Kioxia Holdings (KXIAY) is preparing to list on a U.S. stock exchange, the company confirmed, as it looks to expand its investor base beyond the over-the-counter market where it currently trades in America.

The Japanese memory chipmaker said the listing is contingent on regulatory approval, and that details — including timing, market, and method — have not yet been decided.
The OTC-traded KXIAY ADR has surged 460% year-to-date. Micron (MU), one of its closest U.S. peers, is up around 167% over the same stretch.
Kioxia reported full-year results for the period ended March 31, 2026, with revenue climbing 37% year-on-year to ¥2.34 trillion. Net income hit ¥554.49 billion, and basic EPS roughly doubled compared to the prior year.

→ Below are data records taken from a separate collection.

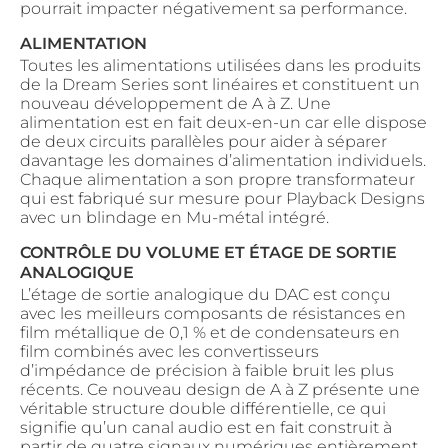
pourrait impacter négativement sa performance.
ALIMENTATION
Toutes les alimentations utilisées dans les produits
de la Dream Series sont linéaires et constituent un
nouveau développement de A à Z. Une
alimentation est en fait deux-en-un car elle dispose
de deux circuits parallèles pour aider à séparer
davantage les domaines d’alimentation individuels.
Chaque alimentation a son propre transformateur
qui est fabriqué sur mesure pour Playback Designs
avec un blindage en Mu-métal intégré.
CONTRÔLE DU VOLUME ET ÉTAGE DE SORTIE
ANALOGIQUE
L’étage de sortie analogique du DAC est conçu
avec les meilleurs composants de résistances en
film métallique de 0,1 % et de condensateurs en
film combinés avec les convertisseurs
d’impédance de précision à faible bruit les plus
récents. Ce nouveau design de A à Z présente une
véritable structure double différentielle, ce qui
signifie qu’un canal audio est en fait construit à
partir de quatre signaux numériques entièrement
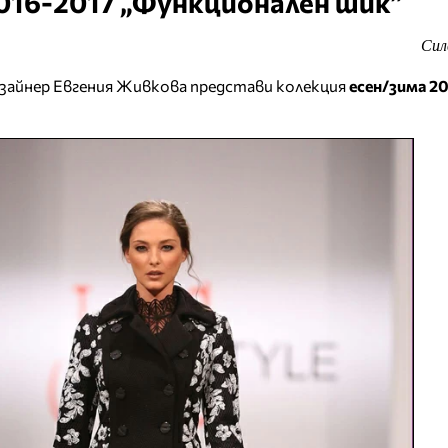
016-2017 „Функционален шик”
Сил
изайнер Евгения Живкова представи колекция
есен/зима 20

Operating margin expanded to 37.2% from 26.5% a year earlier. Return on equity rose to 51.9% from 45.9%, while return on assets improved from 12.8% to 23.7%.
Cash from operating activities came in at ¥616.54 billion, up from ¥476.41 billion. The company closed the year with a cash balance of ¥470.71 billion, ahead of its short-term debt of ¥203.37 billion.
On the product side, Kioxia is developing a Super High IOPS SSD targeting over 10 million input and output operations per second. Samples are planned for the second half of 2026.
The company is also working on its CM9 series, a high-performance SSD built specifically for AI systems requiring both speed and reliability.
In partnership with Nvidia, Kioxia is developing GPU-adjacent SSDs that could connect directly to GPUs and partially replace high-bandwidth memory in generative AI servers.
Its 10th-generation BiCS FLASH, going beyond 300 layers, is set to enter production in 2026.
Dell and Kioxia recently announced a 2U server configuration supporting up to 9.8 petabytes of flash storage, targeting AI and data-heavy enterprise workloads. The system uses PCIe 5.0 flash and is positioned as a high-density, energy-efficient option for AI infrastructure.
The partnership was announced alongside Dell’s new Deskside Agentic AI product, part of its AI Factory with Nvidia initiative.
Analyst Kazuyoshi Saito of Cosmo Securities noted that Kioxia’s NAND production costs run 20%-30% lower than competitors, with storage capacity per unit area that is higher and read/write speeds 10%-20% faster than rivals.
The company’s joint venture with SanDisk operates some of the world’s largest NAND production sites in Yokkaichi and Kitakami, sharing equipment and R&D costs.
Kioxia also recently agreed to subscribe to new shares issued by Nanya, alongside a long-term DRAM supply agreement — a move to reduce its historical dependence on outside DRAM vendors.
One area analysts are watching: Kioxia’s competitors, including SK Hynix, are accelerating quad-level cell enterprise drives for AI data centers. Kioxia has confirmed it is not currently pursuing high-bandwidth flash development, a gap that could leave it underrepresented in a fast-growing enterprise segment.
The stock is up 29.1% following the earnings release on the Tokyo Stock Exchange, where it trades as TSE:285A.